Instructions to follow:
Take each line of the records below that contains the string "state" and copy it.

-- Data records follows --

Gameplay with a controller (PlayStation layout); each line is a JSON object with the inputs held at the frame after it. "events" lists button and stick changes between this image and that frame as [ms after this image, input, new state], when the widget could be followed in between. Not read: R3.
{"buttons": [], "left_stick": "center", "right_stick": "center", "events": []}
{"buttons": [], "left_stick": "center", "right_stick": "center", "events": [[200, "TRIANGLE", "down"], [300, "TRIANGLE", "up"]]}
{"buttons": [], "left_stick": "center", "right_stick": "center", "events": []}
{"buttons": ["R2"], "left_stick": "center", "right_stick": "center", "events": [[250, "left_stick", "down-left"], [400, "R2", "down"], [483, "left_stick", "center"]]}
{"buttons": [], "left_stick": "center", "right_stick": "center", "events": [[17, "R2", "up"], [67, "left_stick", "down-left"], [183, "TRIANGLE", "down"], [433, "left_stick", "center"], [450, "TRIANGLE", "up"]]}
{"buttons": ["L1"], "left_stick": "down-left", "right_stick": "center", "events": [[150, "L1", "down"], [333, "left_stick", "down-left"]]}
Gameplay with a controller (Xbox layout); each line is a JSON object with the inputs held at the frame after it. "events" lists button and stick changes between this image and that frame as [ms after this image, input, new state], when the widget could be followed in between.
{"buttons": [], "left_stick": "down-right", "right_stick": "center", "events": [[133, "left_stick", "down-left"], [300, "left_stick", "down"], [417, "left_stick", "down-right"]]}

-- Data records concluded --

Result of the exercise:
Gameplay with a controller (PlayStation layout); each line is a JSON object with the inputs held at the frame after it. "events" lists button and stick changes between this image and that frame as [ms after this image, input, new state], when the widget could be followed in between. Not read: R3.
Gameplay with a controller (Xbox layout); each line is a JSON object with the inputs held at the frame after it. "events" lists button and stick changes between this image and that frame as [ms after this image, input, new state], when the widget could be followed in between.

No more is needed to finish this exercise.